Les membres du Conseil de la Nation ont adopté mercredi à une majorité écrasante le projet de loi de finances 2016. Cette loi de finances, qui sera signée la semaine prochaine par le Président de la république, ouvre le capital des entreprises publiques aux investisseurs privés.
Sans surprise, la loi de finances 2016 a été adoptée à l’unanimité par les membres du Conseil de la Nation: 121 pour et 2 contre! Le projet de loi avait été adopté le 30 novembre dernier au Parlement au cours d’une séance marquée par de violentes protestations des groupes parlementaures de l’opposition, dont celui du Parti des travailleurs, qui avaient tenté de bloqué le vote. Ailleurs dans les milieux médiatiques, spécialisés et universitaires, des réactions mitigées sur cette loi de finances avaient été enregistrées. Elle a été qualifiée d »’impopulaire » par les partis de l’opposition, et servant les intérêts de »l’oligarchie ».
Techniquement, cette loi est basée sur un prix de référence du baril du pétrole à 37 dollars et un taux de change de 98 DA pour 1 dollar. Une prudence du gouvernement prise alors que le prix du brut sur les marchés poursuit depuis le second semestre 2014 une lente décrue.
La LF2016 table ainsi sur une croissance hors-hydrocarbures de 4,6%, une inflation contenue à 4%, un solde global du Trésor déficitaire de 2.452 mds DA et des réserves du Fonds de régulation des recettes (FRR) de 1.797 mds de DA à fin 2016. Les importations prévues seront en hausse à 54,7 milliards de dollars, et un recul des exportations des hydrocarbures à 26,4 milliards de dollars. Les dépenses budgétaires seront de de 7.984,1 milliards Da (mds DA) dont 4.807,3 mds DA pour le fonctionnement et 3.176,8 mds DA pour léquipement, soit une baisse de 9% par rapport à 2015. Quant aux recettes budgétaires, elles sont estimées à 4.747,43 mds DA composées de 3.064,88 mds DA de recettes ordinaires et de 1.682,55 mds DA de fiscalité pétrolière.
Entreprises à vendre
Lors de sa discussion au niveau du Parlement, cette loi de finances avait provoqué un tollé général, notamment l’article 62, relatif à l’ouverture du capital des entreprises économiques publiques à l’actionnariat national. Celui-ci stipule que « les entreprises publiques économiques, qui réalisent des opérations de partenariat à travers l’ouverture du capital social en faveur de la participation de l’actionnariat national résident, doivent conserver au moins 34% du total des actions ou des parts sociales ». En outre, « l’actionnaire national résident peut détenir ces actions sur une période de cinq ans. Après une expertise juridique sur le respect des engagements souscrits, il est possible de soumettre au Conseil des participations de l’Etat (CPE) l’option de l’achat du reliquat des actions ».

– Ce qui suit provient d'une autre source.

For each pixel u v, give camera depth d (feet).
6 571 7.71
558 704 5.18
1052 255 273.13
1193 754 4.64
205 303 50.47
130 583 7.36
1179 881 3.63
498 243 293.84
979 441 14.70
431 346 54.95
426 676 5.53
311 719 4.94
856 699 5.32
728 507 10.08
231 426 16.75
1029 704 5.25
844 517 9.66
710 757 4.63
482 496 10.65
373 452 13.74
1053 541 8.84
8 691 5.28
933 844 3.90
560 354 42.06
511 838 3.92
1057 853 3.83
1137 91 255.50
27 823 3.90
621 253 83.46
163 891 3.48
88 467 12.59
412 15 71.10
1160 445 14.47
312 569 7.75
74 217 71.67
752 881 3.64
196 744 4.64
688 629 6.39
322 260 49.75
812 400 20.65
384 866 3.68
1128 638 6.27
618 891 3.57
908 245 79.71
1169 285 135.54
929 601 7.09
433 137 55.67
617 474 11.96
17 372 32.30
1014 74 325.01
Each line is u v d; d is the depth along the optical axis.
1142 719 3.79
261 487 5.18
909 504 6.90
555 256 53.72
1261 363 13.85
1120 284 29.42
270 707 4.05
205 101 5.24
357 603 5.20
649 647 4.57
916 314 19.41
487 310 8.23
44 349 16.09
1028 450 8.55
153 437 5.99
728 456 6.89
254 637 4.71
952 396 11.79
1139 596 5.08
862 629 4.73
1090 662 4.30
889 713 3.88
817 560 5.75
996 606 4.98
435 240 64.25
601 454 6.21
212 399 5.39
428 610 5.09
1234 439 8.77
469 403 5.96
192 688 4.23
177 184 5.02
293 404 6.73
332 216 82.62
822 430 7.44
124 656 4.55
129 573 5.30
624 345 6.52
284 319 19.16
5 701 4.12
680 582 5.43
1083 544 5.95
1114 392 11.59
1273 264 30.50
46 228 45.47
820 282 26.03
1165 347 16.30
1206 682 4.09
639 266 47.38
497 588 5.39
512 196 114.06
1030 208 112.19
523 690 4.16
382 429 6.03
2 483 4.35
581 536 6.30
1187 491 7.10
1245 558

L’autre article qui a soulevé une forte polémique, est l’article 71, qui introduit un mécanisme d' »équilibre budgétaire » permettant au ministre des Finances, à travers des décrets d' »ajustements », de geler ou d’annuler des crédits destinés à la couverture de dépenses « en cas de détérioration des équilibres généraux ». Cependant, « le ministre des finances doit fournir au Parlement à la fin de chaque exercice budgétaire un exposé global sur les opérations d’ajustement ». Cet article avait été violemment dénoncé par les partis d’opposition selon lesquels le gouvernement peut sans recourir au Parlement geler des projets et réaffecter leur budget à d’autres secteurs.
Les réserves du gouvernement
Le ministre des Finances, Abderrahmane Benkhalfa, qui a défendu avec »bec et ongles » son PLF 2016, a cependant reconnu l’existence de « risques à moyen et long termes sur les équilibres budgétaires ». L’inquiétude du ministre est motivée par des indicateurs macroéconomiques qui devraient se dégrader en globalité durant l’année 2016. C’est ainsi qu’en évoquant le cadrage macroéconomique du PLF 2016, le ministre des Finances parle de la baisse des revenus issus de l’exportation d’hydrocarbures. Ces derniers devraient ainsi s’établir à 26,4 milliards de dollars en 2016, contre une prévision de clôture de 33,8 milliards de dollars en 2015. Le premier argentier du pays a également évoqué le niveau des réserves de change qui risquent de passer de 151 milliards de dollars en 2015 à 121 milliards à fin 2016. Un niveau qui représente 23 mois d’importations. Des chiffres qui ne semblent pas entamer pour autant l’optimisme du ministre des Finances, qui estime que « ce niveau de réserves est plus important que ce dont disposent de nombreux pays. «Encore faut-il préserver ces réserves et ne pas alimenter les importations», a ajouté prudemment M. Benkhalfa. Autre chiffre inédit annoncé par le ministre des finances, le gouvernement table sur un déficit budgétaire de 12% en 2016.